L’objectif du Medef est donc d’interdire à ces médecins de délivrer des certificats aux victimes des risques psychosociaux ; certificats établissant le lien avec leur pathologie.

Or vous savez que devant les CRRMP ou les Commissions de Réforme, pour les fonctions publiques, de tels certificats sont indispensables pour faire reconnaître la pathologie en maladie professionnelle hors tableau.

Si jamais l’Ordre des médecins, ou le Conseil d’Etat faisaient suite à cette exigence patronale, plus aucune psychopathologie du travail ne pourrait être reconnue par les CRRMP n’ayant plus les éléments pour établir le « lien direct et essentiel ».

Et donc si un tableau sur le Burn out était créé dans ces conditions, on se retrouverait dans une situation où lui seul serait susceptible d’être reconnu du fait que pour un tableau de maladies professionnelles, c’est la « présomption » d’imputabilité qui prévaut.
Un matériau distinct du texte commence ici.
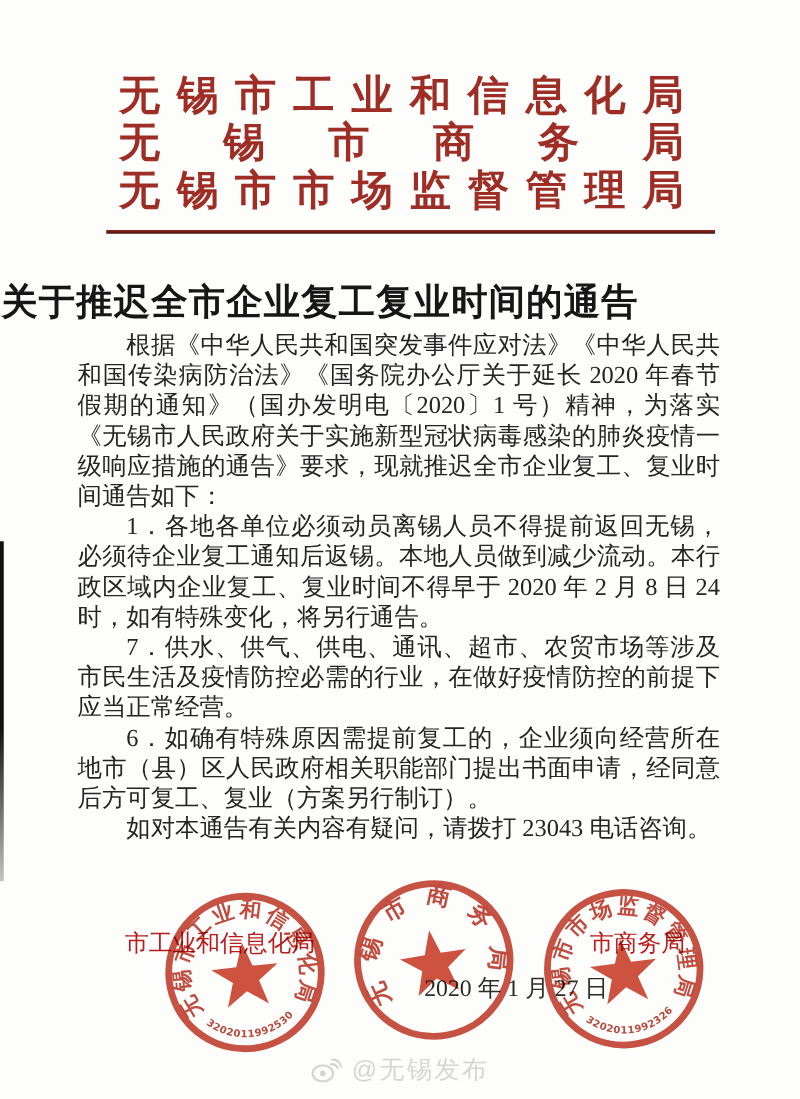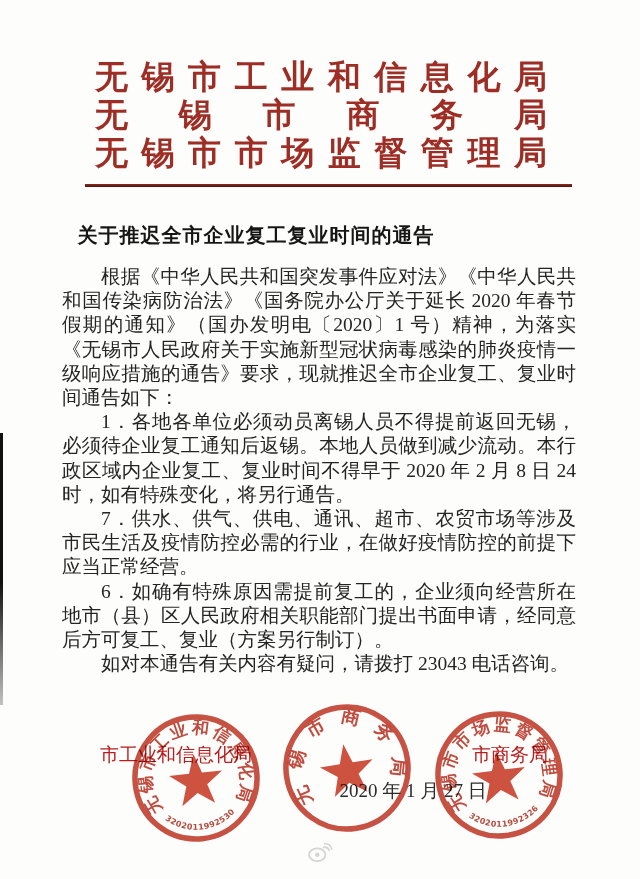--- a/index.html
+++ b/index.html
@@ -23,21 +23,21 @@
   }
   .divider{
     position:absolute;top:184px;left:85px;width:487px;height:3px;
     background:linear-gradient(#8a2a20,#4d130d);
   }
 
   
   .notice-title{
     position:absolute;top:222px;left:0;width:512px;margin:0;
     text-align:center;
-    font-size:20px;font-weight:bold;letter-spacing:1px;
+    font-size:29px;font-weight:bold;letter-spacing:1px;
     color:#161616;
   }
 
   
   .notice-body{
     position:absolute;top:265px;left:62px;width:514px;
     font-size:19.5px;line-height:24.2px;
     color:#242424;
     text-align:justify;
   }
@@ -170,17 +170,18 @@
     <text class="seal-serial"><textPath href="#arcSerial" startOffset="50%">3202011992326</textPath></text>
   </svg>
 
   <div class="watermark">
     <svg width="26" height="20" viewBox="0 0 28 22">
       <ellipse cx="11" cy="14" rx="9" ry="7" fill="none" stroke="#d5d5d5" stroke-width="2"></ellipse>
       <circle cx="11" cy="14" r="2.5" fill="#d5d5d5"></circle>
       <path d="M18,6 Q22,5 24,9" fill="none" stroke="#d5d5d5" stroke-width="2" stroke-linecap="round"></path>
       <path d="M19,2 Q25,1 27,8" fill="none" stroke="#d5d5d5" stroke-width="1.8" stroke-linecap="round"></path>
     </svg>
+    <span>@无锡发布</span>
   </div>
 
   <div class="edge-artifact"></div>
 
 </div>
 
 </body></html>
Toutes les autres pathologies ne pourraient alors plus être reconnues !

Vous faites référence dans votre appel au fait qu’actuellement la charge financière de ces pathologies est supportée par le régime général (et les mutuelles) et non pas par ceux qui en sont responsables. Nous ne pouvons que souscrire à ce constat et à l’exigence que la branche ATMP prenne en charge les coûts de ces pathologies.

Or vous savez peut être qu’aujourd’hui la quasi totalité des accidents du travail et des (quelques) maladies professionnelles concernées reconnues par la sécurité sociale font l’objet d’un recours systématique en inopposabilité de la part des employeurs (nous sommes très bien placés pour le savoir). Ces recours ne changent rien pour les victimes, mais ils changent tout pour l’employeur qui pourra se faire rembourser du montant de l’augmentation de ses cotisations et pourra surtout éviter de prendre des mesures de prévention puisque le tribunal l’aura déclaré « non responsable ». En 2013 les employeurs se sont vu rembourser 505 millions d’euros au titre de cette inopposabilité soit à peu près la somme versée par la caisse ATMP au régime général pour compenser les sous déclarations ATMP.

Il demeure par ailleurs un écart important dans les procédures de reconnaissance ATMP entre les salariés du régime général et ceux des fonctions publiques.

Restant à votre disposition, je vous prie de croire en nos sentiments cordiaux.